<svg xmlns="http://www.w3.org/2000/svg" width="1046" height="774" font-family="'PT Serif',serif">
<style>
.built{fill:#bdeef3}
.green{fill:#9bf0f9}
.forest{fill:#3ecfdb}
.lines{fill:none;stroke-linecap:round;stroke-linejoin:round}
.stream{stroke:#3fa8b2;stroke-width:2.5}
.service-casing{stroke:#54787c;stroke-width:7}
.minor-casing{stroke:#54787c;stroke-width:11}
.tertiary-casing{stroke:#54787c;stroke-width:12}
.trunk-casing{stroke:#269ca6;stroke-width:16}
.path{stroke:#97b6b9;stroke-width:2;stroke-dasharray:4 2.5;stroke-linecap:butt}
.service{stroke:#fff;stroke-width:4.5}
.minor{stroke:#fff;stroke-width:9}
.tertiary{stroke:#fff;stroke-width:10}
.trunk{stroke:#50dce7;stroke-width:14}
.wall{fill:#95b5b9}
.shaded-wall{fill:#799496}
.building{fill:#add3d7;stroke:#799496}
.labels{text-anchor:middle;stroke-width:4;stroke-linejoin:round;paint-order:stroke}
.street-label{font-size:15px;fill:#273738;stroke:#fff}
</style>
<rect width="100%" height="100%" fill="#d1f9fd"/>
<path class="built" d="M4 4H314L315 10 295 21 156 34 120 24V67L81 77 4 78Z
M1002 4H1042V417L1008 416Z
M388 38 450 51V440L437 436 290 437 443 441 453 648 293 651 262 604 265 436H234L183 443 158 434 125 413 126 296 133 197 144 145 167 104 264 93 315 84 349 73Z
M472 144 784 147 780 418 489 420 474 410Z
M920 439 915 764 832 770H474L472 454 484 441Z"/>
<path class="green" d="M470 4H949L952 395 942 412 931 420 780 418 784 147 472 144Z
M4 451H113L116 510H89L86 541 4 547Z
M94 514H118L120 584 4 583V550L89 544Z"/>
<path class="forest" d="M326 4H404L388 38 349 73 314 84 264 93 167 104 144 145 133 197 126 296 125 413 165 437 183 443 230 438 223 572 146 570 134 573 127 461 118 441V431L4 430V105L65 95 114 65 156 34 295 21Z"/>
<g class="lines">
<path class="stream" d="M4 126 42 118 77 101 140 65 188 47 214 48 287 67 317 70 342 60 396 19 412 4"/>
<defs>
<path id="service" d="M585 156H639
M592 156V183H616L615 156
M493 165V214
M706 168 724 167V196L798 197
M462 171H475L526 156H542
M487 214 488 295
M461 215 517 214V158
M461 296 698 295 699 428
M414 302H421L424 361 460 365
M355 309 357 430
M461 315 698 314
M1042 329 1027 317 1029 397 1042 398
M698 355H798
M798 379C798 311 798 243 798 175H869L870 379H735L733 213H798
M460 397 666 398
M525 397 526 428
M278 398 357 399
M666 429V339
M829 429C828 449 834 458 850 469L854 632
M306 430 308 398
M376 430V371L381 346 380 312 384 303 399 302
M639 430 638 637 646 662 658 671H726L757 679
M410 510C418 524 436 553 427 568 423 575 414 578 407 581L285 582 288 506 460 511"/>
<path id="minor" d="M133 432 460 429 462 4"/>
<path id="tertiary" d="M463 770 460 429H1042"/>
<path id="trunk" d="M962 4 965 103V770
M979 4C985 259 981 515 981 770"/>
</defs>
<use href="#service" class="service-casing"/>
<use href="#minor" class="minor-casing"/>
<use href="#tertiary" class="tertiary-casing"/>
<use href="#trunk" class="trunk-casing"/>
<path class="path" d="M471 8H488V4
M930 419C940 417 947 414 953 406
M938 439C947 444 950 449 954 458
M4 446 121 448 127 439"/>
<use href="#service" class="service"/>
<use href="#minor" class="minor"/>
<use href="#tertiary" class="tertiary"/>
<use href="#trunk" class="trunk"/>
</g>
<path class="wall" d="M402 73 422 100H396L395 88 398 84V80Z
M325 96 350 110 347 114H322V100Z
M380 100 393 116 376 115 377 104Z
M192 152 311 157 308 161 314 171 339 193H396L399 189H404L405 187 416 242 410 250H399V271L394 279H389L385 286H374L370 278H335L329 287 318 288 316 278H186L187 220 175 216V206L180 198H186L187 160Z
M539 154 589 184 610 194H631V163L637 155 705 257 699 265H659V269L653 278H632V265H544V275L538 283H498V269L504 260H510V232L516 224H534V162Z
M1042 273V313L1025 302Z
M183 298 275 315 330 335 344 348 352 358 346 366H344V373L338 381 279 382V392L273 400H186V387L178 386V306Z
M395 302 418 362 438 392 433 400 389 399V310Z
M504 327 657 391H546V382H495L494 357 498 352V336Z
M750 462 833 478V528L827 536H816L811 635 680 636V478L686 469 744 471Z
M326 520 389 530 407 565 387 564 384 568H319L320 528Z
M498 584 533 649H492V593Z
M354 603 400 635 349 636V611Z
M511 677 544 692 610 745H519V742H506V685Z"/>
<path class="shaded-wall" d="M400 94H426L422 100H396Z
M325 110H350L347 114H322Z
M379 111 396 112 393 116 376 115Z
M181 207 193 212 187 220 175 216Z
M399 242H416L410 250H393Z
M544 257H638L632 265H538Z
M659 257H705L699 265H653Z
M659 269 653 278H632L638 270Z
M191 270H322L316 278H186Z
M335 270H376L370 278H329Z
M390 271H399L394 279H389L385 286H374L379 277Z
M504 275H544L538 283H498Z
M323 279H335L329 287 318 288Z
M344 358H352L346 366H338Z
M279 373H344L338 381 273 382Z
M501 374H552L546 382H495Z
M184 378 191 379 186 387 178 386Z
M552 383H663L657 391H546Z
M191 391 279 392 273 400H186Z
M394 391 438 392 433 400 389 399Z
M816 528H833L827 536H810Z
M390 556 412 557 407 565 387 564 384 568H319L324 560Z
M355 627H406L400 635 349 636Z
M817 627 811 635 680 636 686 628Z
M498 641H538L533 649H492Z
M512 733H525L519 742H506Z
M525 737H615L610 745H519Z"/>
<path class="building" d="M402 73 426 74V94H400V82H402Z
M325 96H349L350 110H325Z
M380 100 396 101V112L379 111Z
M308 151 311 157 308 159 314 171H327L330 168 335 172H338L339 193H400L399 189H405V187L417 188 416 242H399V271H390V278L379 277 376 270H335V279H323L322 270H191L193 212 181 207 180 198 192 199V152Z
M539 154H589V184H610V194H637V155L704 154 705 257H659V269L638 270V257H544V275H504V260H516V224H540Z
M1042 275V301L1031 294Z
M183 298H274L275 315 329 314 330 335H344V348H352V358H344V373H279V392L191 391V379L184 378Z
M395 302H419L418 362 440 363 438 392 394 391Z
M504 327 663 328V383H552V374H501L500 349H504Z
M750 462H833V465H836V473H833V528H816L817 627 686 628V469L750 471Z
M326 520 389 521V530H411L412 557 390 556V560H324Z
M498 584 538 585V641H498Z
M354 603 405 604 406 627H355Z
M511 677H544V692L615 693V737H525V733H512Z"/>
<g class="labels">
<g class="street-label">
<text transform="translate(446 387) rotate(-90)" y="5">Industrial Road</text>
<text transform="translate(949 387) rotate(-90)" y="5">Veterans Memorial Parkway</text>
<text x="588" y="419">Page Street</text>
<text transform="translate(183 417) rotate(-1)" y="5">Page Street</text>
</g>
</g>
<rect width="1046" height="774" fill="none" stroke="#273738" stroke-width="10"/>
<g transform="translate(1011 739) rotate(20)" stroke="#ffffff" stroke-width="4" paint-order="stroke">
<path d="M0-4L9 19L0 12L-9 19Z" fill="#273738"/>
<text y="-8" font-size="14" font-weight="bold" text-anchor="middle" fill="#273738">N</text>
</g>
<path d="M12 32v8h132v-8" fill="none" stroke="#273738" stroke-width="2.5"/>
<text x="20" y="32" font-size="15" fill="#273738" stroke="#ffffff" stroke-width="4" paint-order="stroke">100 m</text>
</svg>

WHAT TO WORK ON: Please copy, exactly as written, every line in the listing above from the line with "M335 270H376L370 278H329Z" up to and including the line with "M390 556 412".

OUTPUT OF THE TASK:
M335 270H376L370 278H329Z
M390 271H399L394 279H389L385 286H374L379 277Z
M504 275H544L538 283H498Z
M323 279H335L329 287 318 288Z
M344 358H352L346 366H338Z
M279 373H344L338 381 273 382Z
M501 374H552L546 382H495Z
M184 378 191 379 186 387 178 386Z
M552 383H663L657 391H546Z
M191 391 279 392 273 400H186Z
M394 391 438 392 433 400 389 399Z
M816 528H833L827 536H810Z
M390 556 412 557 407 565 387 564 384 568H319L324 560Z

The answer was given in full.